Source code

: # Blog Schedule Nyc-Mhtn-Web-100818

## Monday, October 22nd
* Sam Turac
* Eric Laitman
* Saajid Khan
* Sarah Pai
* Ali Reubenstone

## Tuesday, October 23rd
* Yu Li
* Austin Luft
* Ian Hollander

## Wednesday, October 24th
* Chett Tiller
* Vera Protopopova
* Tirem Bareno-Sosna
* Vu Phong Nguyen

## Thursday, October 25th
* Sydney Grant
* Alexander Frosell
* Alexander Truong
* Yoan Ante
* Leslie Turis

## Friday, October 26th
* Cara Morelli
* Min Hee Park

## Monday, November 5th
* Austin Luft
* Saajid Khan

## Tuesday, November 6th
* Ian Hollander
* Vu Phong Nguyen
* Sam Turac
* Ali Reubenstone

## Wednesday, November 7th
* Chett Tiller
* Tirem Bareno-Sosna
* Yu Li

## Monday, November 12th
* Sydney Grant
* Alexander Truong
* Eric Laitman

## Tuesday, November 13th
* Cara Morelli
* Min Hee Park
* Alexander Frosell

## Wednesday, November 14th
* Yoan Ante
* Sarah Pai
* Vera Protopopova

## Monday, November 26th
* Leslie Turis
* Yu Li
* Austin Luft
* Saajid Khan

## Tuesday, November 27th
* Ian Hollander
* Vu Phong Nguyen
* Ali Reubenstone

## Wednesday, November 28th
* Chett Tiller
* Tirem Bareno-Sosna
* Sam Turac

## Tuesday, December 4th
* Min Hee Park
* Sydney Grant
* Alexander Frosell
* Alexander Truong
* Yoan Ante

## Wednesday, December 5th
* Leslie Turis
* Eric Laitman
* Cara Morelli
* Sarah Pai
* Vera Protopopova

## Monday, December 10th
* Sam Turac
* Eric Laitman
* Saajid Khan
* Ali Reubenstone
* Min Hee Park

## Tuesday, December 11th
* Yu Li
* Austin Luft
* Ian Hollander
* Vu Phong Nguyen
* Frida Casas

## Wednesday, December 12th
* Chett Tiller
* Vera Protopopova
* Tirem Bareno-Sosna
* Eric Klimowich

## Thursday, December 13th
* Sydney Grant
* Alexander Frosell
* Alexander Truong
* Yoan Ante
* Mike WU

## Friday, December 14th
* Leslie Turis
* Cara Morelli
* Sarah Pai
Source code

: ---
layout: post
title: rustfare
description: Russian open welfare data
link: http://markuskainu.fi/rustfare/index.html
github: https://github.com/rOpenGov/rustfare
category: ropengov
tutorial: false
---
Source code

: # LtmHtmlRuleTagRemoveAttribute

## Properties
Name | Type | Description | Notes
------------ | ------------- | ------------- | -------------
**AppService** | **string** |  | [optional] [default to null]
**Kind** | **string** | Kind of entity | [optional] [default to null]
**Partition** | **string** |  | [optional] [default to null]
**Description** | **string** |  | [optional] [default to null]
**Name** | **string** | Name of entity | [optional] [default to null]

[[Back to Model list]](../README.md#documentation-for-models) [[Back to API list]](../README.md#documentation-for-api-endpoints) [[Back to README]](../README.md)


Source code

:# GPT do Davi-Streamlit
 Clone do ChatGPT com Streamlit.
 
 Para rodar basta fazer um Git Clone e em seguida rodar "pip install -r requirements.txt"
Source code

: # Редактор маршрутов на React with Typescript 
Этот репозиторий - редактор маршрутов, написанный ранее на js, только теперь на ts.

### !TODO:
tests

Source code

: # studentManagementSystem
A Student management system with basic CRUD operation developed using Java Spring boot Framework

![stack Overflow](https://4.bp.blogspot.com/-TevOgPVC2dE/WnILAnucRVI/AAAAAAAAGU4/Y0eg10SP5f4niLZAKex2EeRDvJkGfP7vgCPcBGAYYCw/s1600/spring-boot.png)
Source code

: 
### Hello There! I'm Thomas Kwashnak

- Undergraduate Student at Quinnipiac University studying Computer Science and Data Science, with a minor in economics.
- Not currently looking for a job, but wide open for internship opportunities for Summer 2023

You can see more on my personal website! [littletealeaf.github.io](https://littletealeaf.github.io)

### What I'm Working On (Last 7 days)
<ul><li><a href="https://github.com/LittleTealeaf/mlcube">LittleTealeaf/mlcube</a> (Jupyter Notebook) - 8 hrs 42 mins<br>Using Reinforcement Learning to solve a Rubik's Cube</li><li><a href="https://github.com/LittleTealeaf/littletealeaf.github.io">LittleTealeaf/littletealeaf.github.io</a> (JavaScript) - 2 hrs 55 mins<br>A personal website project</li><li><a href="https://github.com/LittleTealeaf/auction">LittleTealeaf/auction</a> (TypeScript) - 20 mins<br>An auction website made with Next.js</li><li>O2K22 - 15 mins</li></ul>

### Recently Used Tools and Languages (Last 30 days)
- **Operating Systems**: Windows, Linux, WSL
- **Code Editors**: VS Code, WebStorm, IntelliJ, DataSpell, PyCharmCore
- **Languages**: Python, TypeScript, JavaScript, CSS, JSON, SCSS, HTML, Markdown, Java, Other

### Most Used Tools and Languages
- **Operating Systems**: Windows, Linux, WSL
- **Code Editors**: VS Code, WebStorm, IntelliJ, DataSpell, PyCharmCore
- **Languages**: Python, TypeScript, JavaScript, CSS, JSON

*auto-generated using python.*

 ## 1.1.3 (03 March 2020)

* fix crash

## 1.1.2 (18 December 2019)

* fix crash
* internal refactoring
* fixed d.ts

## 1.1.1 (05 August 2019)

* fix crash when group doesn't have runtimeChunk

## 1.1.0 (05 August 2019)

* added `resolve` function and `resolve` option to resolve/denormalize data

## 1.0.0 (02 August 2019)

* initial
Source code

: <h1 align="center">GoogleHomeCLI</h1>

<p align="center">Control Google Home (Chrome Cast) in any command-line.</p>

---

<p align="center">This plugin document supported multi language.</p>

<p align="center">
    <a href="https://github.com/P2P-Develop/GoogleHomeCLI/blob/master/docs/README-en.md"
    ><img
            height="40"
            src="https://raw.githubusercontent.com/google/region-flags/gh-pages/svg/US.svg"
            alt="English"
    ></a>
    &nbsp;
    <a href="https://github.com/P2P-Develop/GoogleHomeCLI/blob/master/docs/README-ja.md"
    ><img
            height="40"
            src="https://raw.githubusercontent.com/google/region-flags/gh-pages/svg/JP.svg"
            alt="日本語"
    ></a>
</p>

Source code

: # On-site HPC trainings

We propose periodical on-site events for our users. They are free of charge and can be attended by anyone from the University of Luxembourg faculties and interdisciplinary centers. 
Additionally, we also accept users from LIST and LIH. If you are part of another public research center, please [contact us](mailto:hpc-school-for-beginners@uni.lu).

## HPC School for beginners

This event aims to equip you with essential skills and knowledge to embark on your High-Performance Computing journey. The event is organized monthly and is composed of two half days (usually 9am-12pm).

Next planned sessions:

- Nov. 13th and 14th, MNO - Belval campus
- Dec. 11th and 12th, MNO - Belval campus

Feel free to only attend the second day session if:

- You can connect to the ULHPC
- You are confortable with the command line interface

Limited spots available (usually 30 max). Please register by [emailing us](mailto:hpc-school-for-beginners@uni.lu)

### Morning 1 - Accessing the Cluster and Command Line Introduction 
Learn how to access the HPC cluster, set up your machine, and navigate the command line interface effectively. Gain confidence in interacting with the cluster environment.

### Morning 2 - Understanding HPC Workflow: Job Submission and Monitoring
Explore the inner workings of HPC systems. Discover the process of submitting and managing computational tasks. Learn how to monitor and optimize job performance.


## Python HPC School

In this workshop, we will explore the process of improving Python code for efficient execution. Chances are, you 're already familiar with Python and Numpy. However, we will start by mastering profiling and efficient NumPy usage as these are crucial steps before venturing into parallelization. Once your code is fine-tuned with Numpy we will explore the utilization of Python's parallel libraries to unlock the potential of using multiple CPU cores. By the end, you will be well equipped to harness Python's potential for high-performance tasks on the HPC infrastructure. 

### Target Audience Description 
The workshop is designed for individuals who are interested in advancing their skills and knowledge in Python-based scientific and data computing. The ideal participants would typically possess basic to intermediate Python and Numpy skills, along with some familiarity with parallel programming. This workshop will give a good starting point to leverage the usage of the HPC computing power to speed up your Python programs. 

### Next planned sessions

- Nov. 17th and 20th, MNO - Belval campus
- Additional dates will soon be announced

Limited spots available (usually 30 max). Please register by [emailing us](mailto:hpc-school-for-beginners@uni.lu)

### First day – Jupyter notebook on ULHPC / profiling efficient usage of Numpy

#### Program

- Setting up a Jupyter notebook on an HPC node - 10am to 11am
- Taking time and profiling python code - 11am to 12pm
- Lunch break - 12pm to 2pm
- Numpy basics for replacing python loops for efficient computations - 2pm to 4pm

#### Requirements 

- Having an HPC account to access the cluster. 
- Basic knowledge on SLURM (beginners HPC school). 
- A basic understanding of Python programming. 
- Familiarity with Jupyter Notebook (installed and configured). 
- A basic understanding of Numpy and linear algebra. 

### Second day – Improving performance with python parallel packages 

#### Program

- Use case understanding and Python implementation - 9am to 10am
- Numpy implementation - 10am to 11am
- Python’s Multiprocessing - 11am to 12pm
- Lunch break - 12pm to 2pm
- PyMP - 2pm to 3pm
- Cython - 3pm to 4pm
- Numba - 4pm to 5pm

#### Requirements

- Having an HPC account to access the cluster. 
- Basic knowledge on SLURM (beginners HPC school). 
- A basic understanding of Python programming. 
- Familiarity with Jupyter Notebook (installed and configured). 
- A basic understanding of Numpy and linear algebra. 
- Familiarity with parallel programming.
* * *
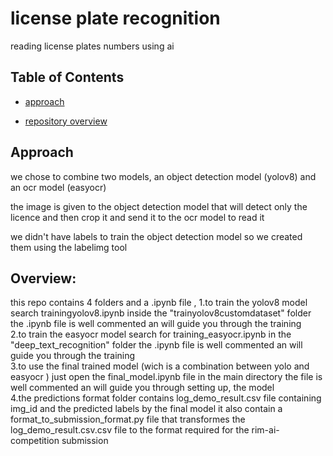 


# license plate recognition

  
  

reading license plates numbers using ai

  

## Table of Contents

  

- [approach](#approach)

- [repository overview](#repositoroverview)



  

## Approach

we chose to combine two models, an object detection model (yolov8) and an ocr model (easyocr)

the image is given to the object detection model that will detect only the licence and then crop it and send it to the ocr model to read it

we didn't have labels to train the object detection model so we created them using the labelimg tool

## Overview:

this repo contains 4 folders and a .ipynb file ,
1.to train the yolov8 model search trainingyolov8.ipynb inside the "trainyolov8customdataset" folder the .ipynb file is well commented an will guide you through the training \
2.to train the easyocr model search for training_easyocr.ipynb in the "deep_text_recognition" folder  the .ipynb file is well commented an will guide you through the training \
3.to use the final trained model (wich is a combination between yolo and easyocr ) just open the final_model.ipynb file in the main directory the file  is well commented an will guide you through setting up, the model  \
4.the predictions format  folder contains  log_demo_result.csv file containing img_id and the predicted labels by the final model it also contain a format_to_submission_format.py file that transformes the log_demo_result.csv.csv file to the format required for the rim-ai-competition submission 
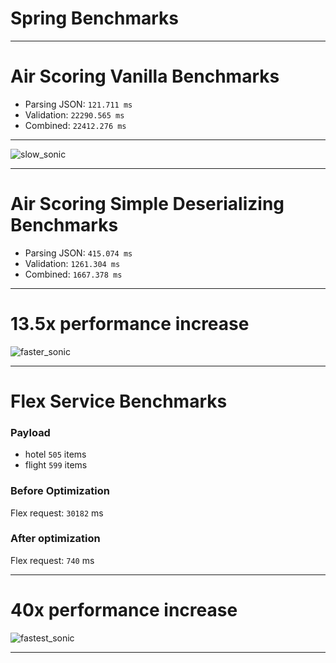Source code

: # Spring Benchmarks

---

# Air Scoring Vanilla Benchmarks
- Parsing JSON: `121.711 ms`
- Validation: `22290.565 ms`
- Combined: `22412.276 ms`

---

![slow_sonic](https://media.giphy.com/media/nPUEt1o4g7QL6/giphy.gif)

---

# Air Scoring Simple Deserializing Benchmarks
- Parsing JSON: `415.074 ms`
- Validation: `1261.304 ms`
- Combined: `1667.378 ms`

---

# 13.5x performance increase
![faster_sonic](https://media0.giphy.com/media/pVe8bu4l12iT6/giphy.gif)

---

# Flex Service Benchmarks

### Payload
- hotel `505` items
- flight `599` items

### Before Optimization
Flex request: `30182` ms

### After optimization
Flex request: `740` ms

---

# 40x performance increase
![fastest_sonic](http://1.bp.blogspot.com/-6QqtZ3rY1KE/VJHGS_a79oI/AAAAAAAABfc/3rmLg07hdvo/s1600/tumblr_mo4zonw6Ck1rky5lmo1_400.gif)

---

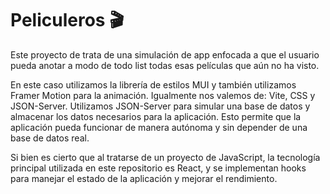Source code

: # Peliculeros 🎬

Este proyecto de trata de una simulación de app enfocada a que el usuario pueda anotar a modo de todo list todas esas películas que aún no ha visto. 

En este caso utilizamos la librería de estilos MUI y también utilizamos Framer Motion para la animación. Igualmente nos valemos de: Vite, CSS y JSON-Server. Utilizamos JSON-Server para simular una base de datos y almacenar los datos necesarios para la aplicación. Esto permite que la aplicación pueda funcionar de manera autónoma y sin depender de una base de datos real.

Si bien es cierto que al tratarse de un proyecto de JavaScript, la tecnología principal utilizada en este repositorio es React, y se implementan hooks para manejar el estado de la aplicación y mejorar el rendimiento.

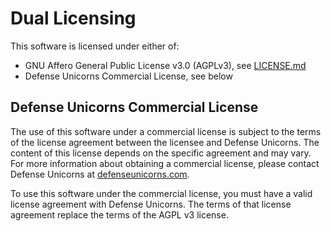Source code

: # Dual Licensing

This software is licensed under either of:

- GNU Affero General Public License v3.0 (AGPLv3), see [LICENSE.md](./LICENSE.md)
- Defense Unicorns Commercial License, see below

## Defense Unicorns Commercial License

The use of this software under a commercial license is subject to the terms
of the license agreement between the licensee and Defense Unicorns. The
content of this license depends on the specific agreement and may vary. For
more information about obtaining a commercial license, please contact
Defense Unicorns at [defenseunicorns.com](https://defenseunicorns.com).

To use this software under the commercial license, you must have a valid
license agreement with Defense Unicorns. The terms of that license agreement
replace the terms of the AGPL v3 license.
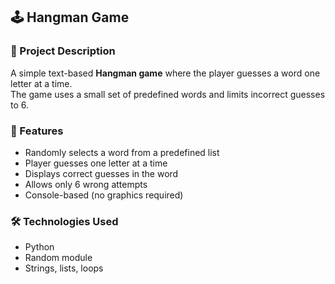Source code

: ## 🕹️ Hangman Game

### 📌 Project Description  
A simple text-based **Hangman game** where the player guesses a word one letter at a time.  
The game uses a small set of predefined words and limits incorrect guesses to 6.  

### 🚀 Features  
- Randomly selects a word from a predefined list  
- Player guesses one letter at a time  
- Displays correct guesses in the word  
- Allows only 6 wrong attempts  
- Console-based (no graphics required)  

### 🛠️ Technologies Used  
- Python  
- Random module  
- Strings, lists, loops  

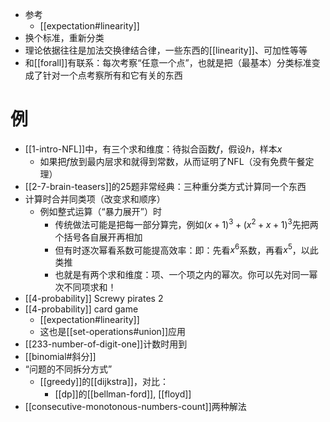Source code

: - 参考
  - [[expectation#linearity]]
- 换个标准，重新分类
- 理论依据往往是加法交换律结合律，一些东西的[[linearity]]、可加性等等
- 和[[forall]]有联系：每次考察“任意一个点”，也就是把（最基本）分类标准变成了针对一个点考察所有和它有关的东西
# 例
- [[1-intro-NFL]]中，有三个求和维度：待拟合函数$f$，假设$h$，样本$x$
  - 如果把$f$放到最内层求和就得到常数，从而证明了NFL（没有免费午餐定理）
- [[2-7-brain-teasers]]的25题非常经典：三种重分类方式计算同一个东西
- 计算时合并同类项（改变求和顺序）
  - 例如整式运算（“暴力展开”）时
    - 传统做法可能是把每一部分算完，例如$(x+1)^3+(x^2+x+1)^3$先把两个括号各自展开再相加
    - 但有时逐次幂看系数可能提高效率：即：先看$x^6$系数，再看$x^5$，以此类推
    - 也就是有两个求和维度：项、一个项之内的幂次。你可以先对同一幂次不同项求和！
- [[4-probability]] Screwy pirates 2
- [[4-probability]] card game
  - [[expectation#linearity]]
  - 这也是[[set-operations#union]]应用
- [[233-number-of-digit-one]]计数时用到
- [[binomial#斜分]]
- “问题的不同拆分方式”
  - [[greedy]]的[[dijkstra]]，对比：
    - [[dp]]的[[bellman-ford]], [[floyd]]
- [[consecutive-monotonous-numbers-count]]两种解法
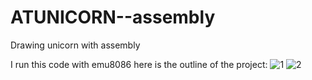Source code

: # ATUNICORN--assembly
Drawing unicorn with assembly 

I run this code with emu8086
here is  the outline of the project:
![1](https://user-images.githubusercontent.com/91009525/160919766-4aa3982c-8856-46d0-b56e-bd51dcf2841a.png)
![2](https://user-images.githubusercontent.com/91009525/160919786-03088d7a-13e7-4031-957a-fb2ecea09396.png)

Task prompt.
Render the part of the material that opens with the line containing "- Undergraduate Student" and closes with the line containing "You can see", both included, as a Markdown table with the columns Row and Line. Number each line in Row and leave out blank lines.

Solution.
| Row | Line |
|---|---|
| 1 | - Undergraduate Student at Quinnipiac University studying Computer Science and Data Science, with a minor in economics. |
| 2 | - Not currently looking for a job, but wide open for internship opportunities for Summer 2023 |
| 3 | You can see more on my personal website! [littletealeaf.github.io](https://littletealeaf.github.io) |